++++ Textauszug
Sinn übernimmt weitgehend die Berechnungen des nicht unumstrittenen sogenannten «Stern-Reports», der im Jahr 2006 ein engagiertes Eintreten für eine rasche und starke Reduktion der Treibhausgasemissionen als viel kostengünstigere Option empfohlen hat als ein Zuwarten und späteres Beheben der Schäden durch den Klimawandel. Die europäische Klimapolitik wird aber, so weist Sinn überzeugend nach, dieses Ziel weit verfehlen. Die Kritik baut auf drei Hauptthesen auf.
++++++++
» **Aufgabe**:
In welchem Jahr erschien laut dem Textauszug der «Stern-Report»?
++++ Gespeicherte Daten
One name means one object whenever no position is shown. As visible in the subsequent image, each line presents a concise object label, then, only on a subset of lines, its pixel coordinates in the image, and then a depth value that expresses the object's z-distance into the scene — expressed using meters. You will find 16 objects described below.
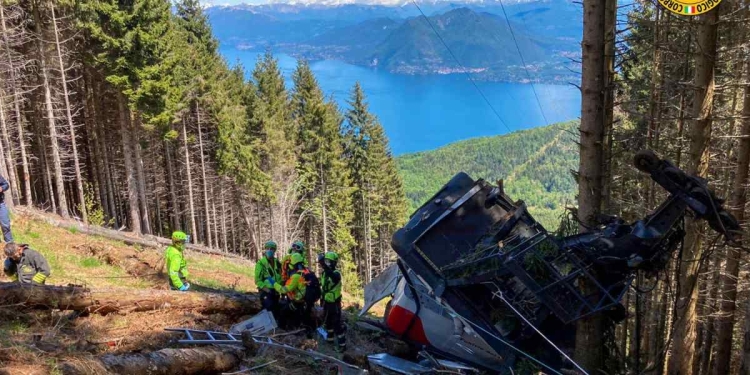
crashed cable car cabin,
++++++++
» **Lösung**:
Im Jahr 2006.